1429 De ello da testimonio la conversión de S. Pedro tras la triple negación de su Maestro. La mirada de infinita misericordia de Jesús provoca las lágrimas del arrepentimiento (Lc 22,61) y, tras la resurrección del Señor, la triple afirmación de su amor hacia él (Cf. Jn 21,15-17). La segunda conversión tiene también una dimensión comunitaria. Esto aparece en la llamada del Señor a toda la Iglesia: “¡Arrepiéntete!” (Ap 2,5.16).
S. Ambrosio dice acerca de las dos conversiones que, en la Iglesia, “existen el agua y las lágrimas: el agua del Bautismo y las lágrimas de la Penitencia” (Ep. 41,12).

CEC 2630: la oración de petición habla profundamente a través del Espíritu Santo

2630 El Nuevo Testamento no contiene apenas oraciones de lamentación, frecuentes en el Antiguo. En adelante, en Cristo resucitado, la oración de la Iglesia es sostenida por la esperanza, aunque todavía estemos en la espera y tengamos que convertirnos cada día. La petición cristiana brota de otras profundidades, de lo que S. Pablo llama el gemido: el de la creación “que sufre dolores de parto” (Rm 8, 22), el nuestro también en la espera “del rescate de nuestro cuerpo. Porque nuestra salvación es objeto de esperanza” (Rm 8, 23-24), y, por último, los “gemidos inefables” del propio Espíritu Santo que “viene en ayuda de nuestra flaqueza. Pues nosotros no sabemos pedir como conviene” (Rm 8, 26).

**DATOS PROPORCIONADOS**
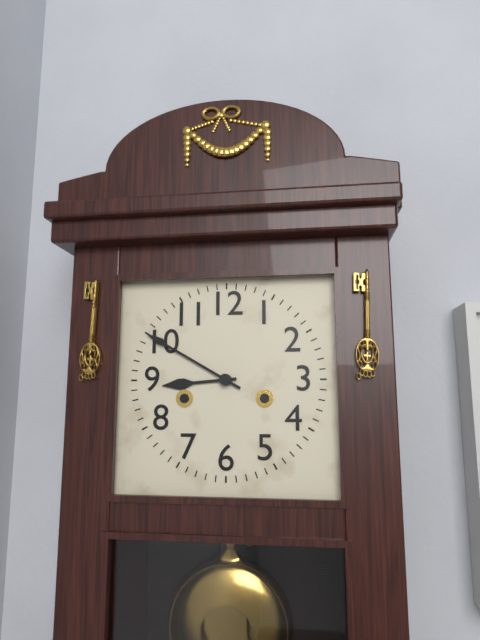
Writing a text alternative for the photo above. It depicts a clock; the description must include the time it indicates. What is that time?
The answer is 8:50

--

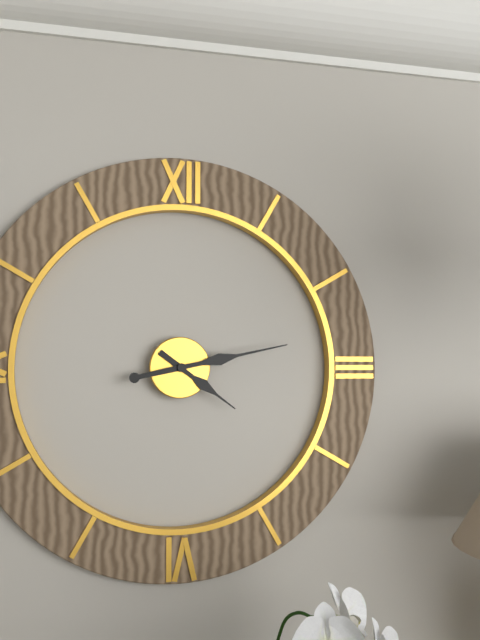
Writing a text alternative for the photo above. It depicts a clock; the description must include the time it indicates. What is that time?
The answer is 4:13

**TAREA ESCRITA**
Según el fragmento sobre la conversión y la oración, ¿qué dos cosas existen en la Iglesia de acuerdo con S. Ambrosio? El listado no hace falta para resolver la tarea.

**EN RESPUESTA**
El agua del Bautismo y las lágrimas de la Penitencia.